Users also seemed to prefer the extra features, such as the online radio stations and the ability to see other users’ playlists.
“If you’re downloading a certain type of artist, I like that they’ll have a whole list of other artists that are of the same kind of music,” said 20-year-old sophomore Robbie Thomas. “So if you like one band, you may like these other ones too…. The only down part is that they don’t have all of the songs that I’ve looked for.”
Thomas’ complaint is a common one. Only five of the top 10 albums being played on college radio, according to trade magazine College Music Journal, were found on the Napster network. And for some artists, only a select few songs were available.
Among the other student complaints was the fact that the streaming service, which would seem ideal for students who listen to music through their computer while doing homework, did not fully apply to every song. Some could be streamed entirely, while others only yielded a 30-second sample.
Students also encountered some difficulty when attempting to transfer songs they purchased to their portable digital music players. Those with an iPod, for example, would have to first burn the song onto a CD, then rip an MP3 off that CD using their iPod software, an extra step that many felt was not worth it the trouble.
“Napster, the way it is today, is not going to stop illegal activity as long as Kazaa is around,” 19-year-old sophomore Marina Medvinsky said. “You’re not going to have problems [finding some songs] or only listening to 30 seconds of a song. You are going to have the entire song on Kazaa, and you can download it to CD and have no problems.”

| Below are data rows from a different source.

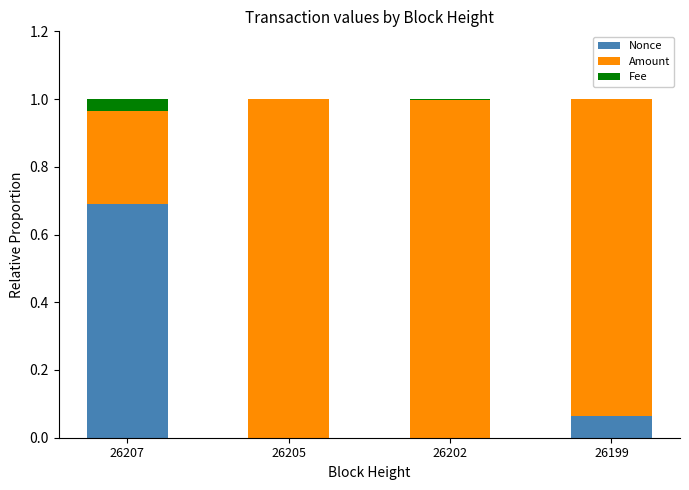

Are the bars grouped side by side (vs. stacked)?

No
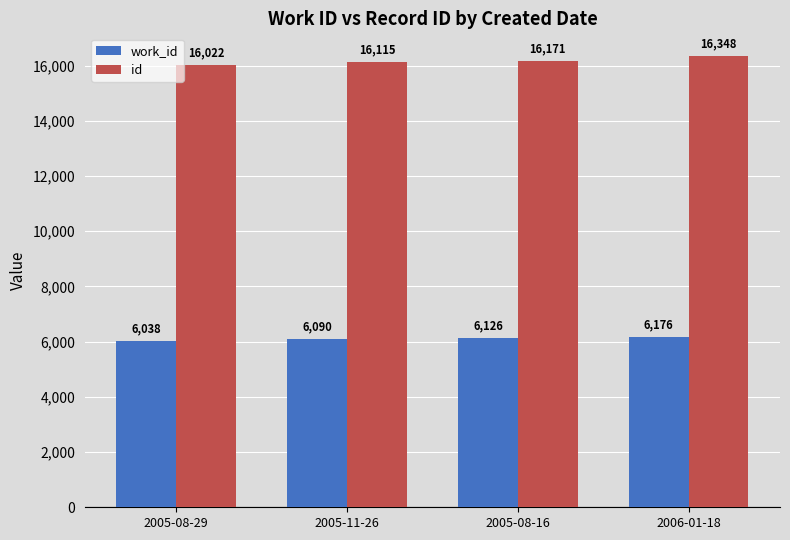

Which series changed the most between 2005-08-16 and 2006-01-18?

id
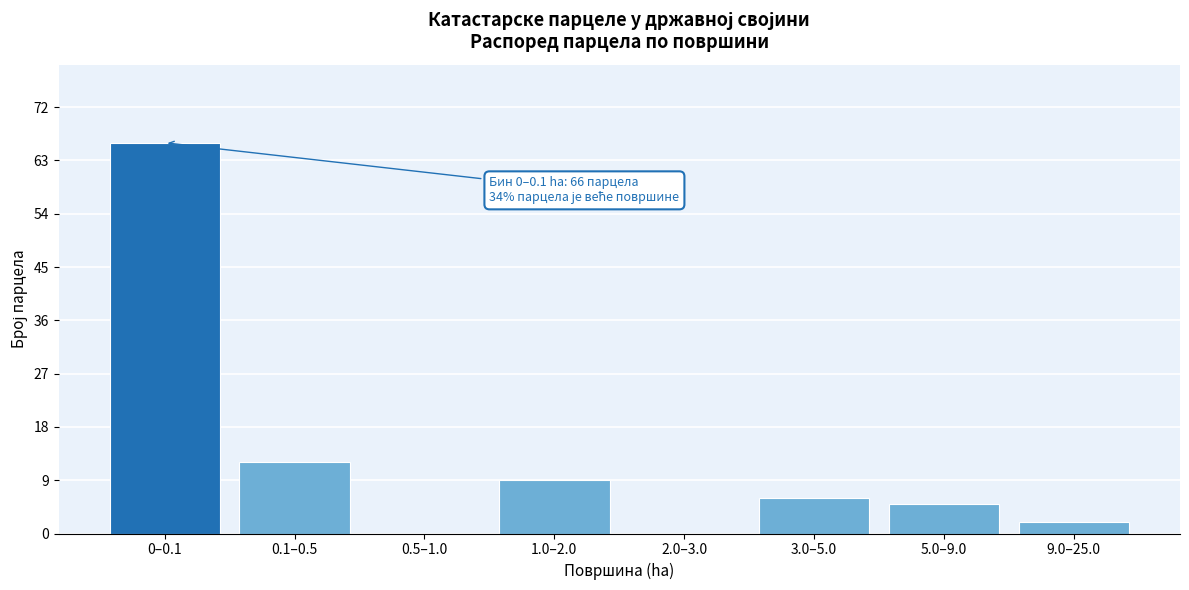

Reading right to left, transcribe all the data shown in this chart.

9.0–25.0=2	5.0–9.0=5	3.0–5.0=6	2.0–3.0=0	1.0–2.0=9	0.5–1.0=0	0.1–0.5=12	0–0.1=66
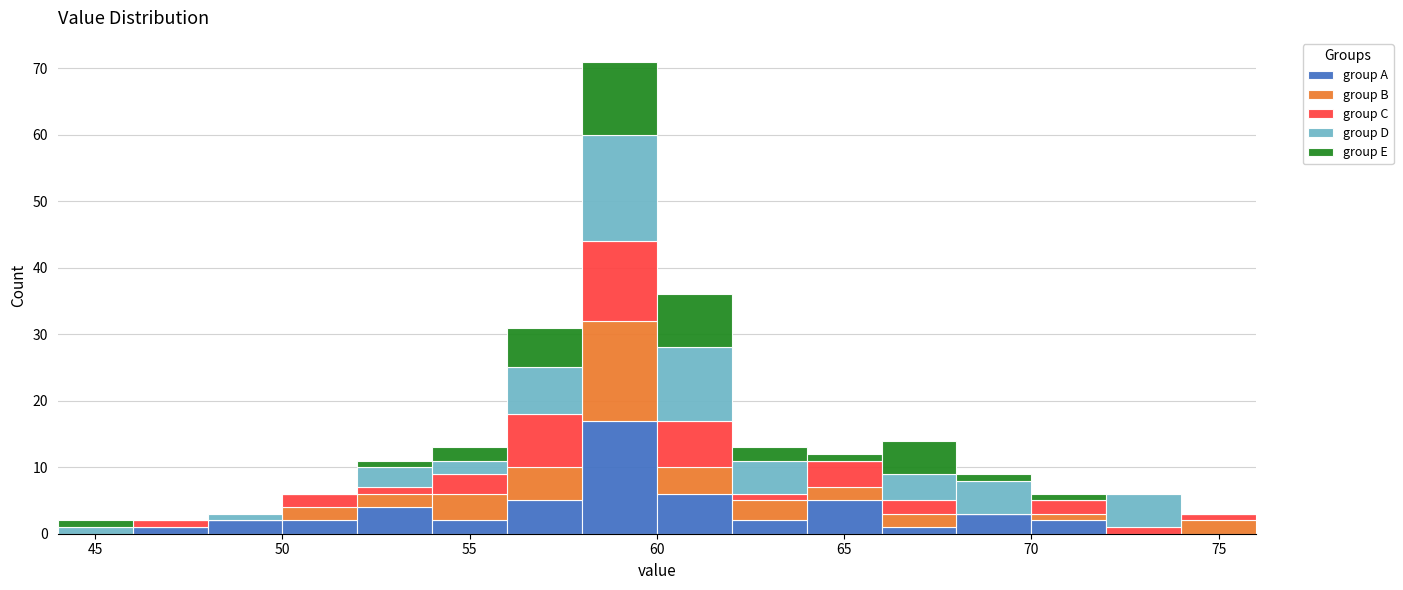

Which range on the x-axis has the tallest stacked bar (by total height)?

58 to 60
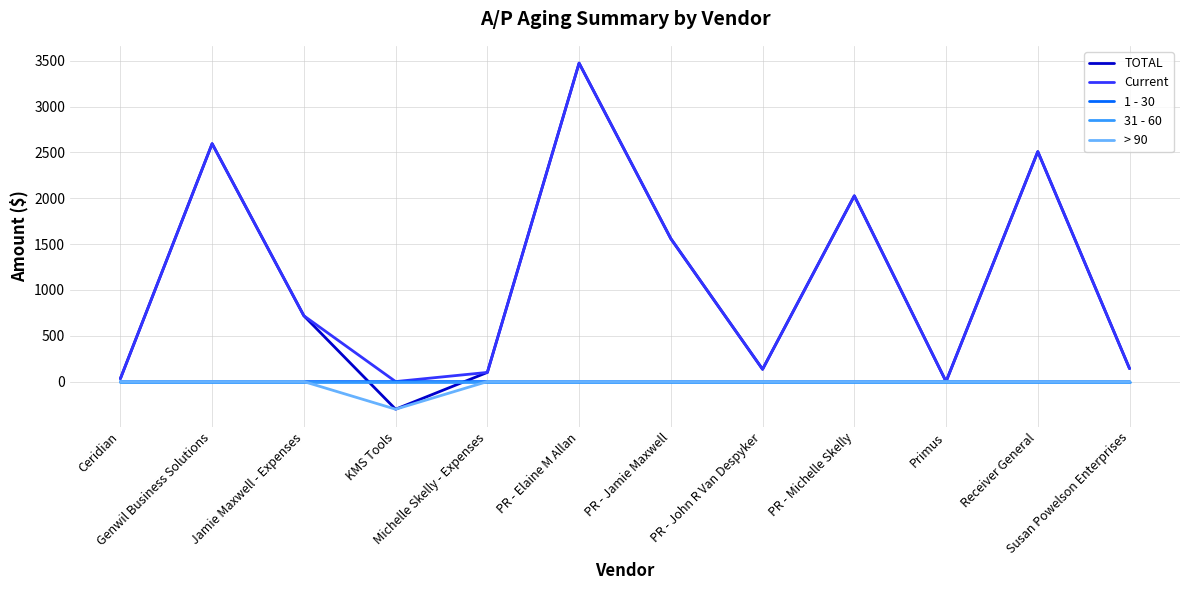

Which series has the widest spread of values?

TOTAL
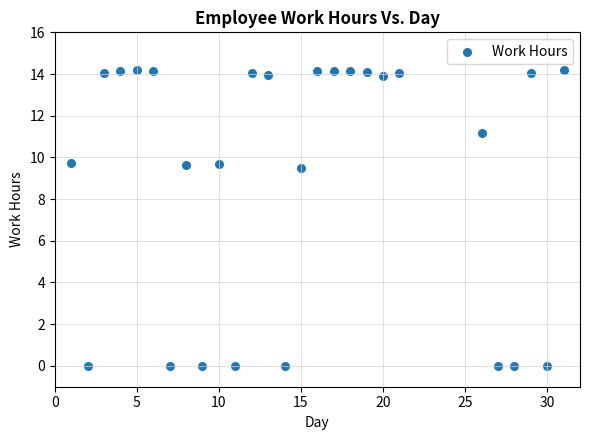

What is the range of Y values (max minus min)?

14.2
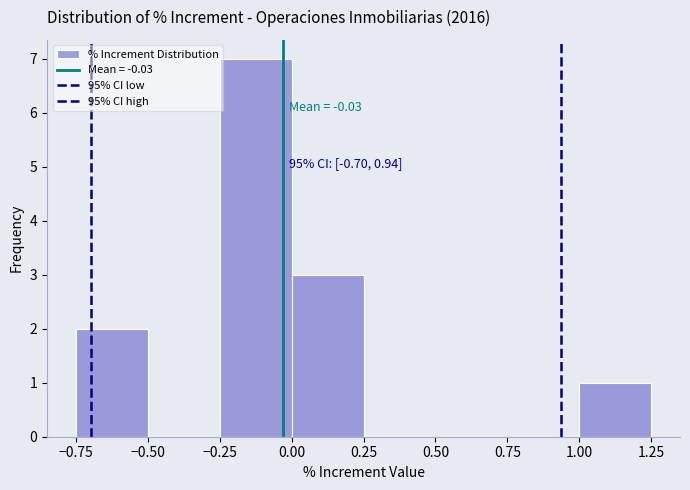

Over which range of the x-axis is the bar tallest?

-0.25 to 0.00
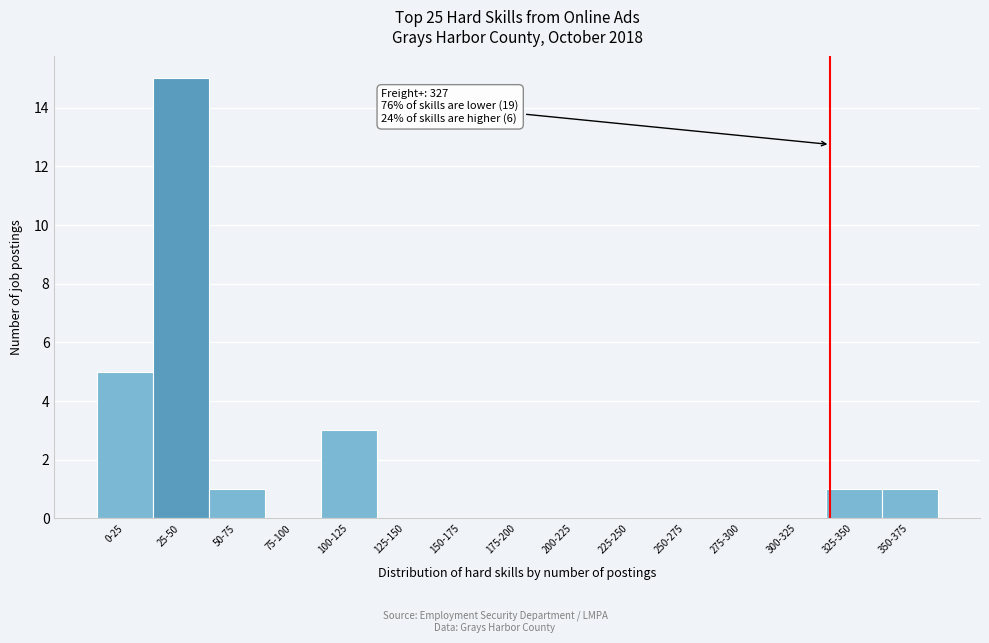

Reading left to right, extract all data points from this chart.

0-25=5	25-50=15	50-75=1	75-100=0	100-125=3	125-150=0	150-175=0	175-200=0	200-225=0	225-250=0	250-275=0	275-300=0	300-325=0	325-350=1	350-375=1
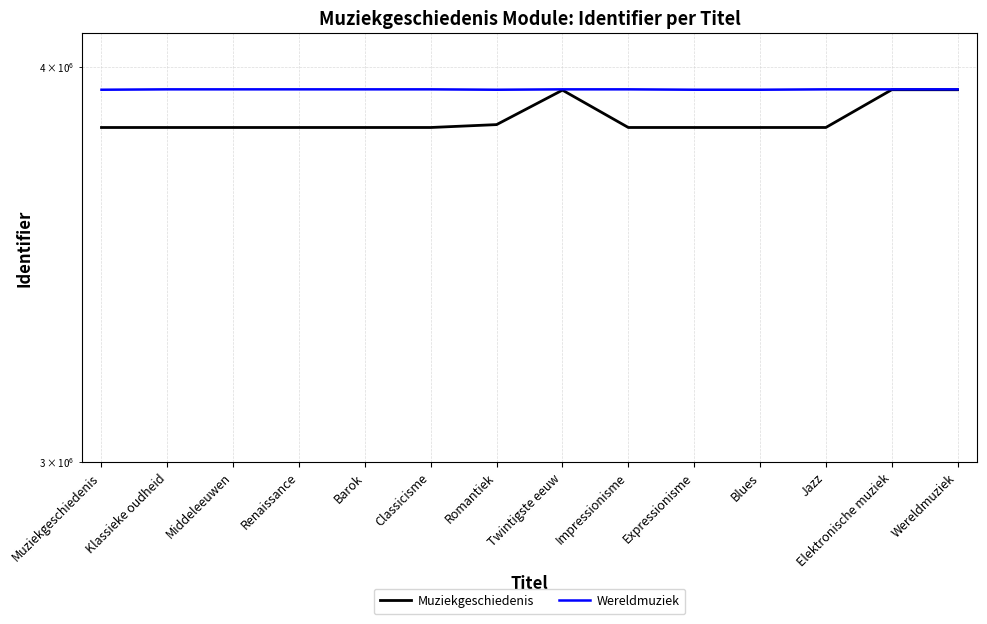

List the series in order of their overall mean, highest first.

Wereldmuziek, Muziekgeschiedenis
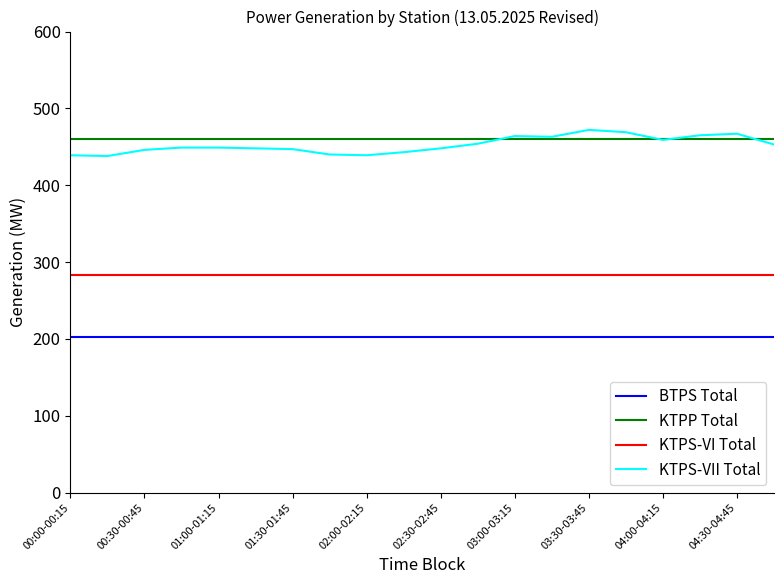

Is this an area chart (filled region under the line)?

No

Medvinsky, however, admitted that with more practice she might have a better experience. Still, she preferred using Napster over Kazaa for the simple fact that she felt safe from viruses, unwanted ads and the threat of lawsuits by the recording industry.
“I have to get used to it more,” she said. “Right now I’m using it more than the other music sites, so I like it better just because I feel safe with it. I don’t want to be doing anything that is illegal. I’m getting what I want and I’m safe, but I’m still not getting exactly what I want.”
Even some of those who are using the legal service aren’t exactly playing on the right side of the fence. Burning a song to CD is supposed to cost 99 cents, but some crafty students have found a way around that by connecting two computers and having one record what the other is streaming.
“You tell a college student not to do something and they’re going to find a way to do it,” Medvinsky said. “They want to outsmart it, that’s what students want to do. They want to be smarter than the world.”
Following in Penn State’s footsteps, the University of Rochester will begin offering Napster to an estimated 3,700 resident-hall students later this semester. While it may not be the perfect solution to stop illegal file-sharing on campus, most of those who use it see it as a step in the right direction.
“Providing people an alternative is definitely the right way of going about it,” Thomas said. “Maybe if they keep putting more and more music on this new Napster, then eventually people will start using it 100 percent instead of Kazaa.”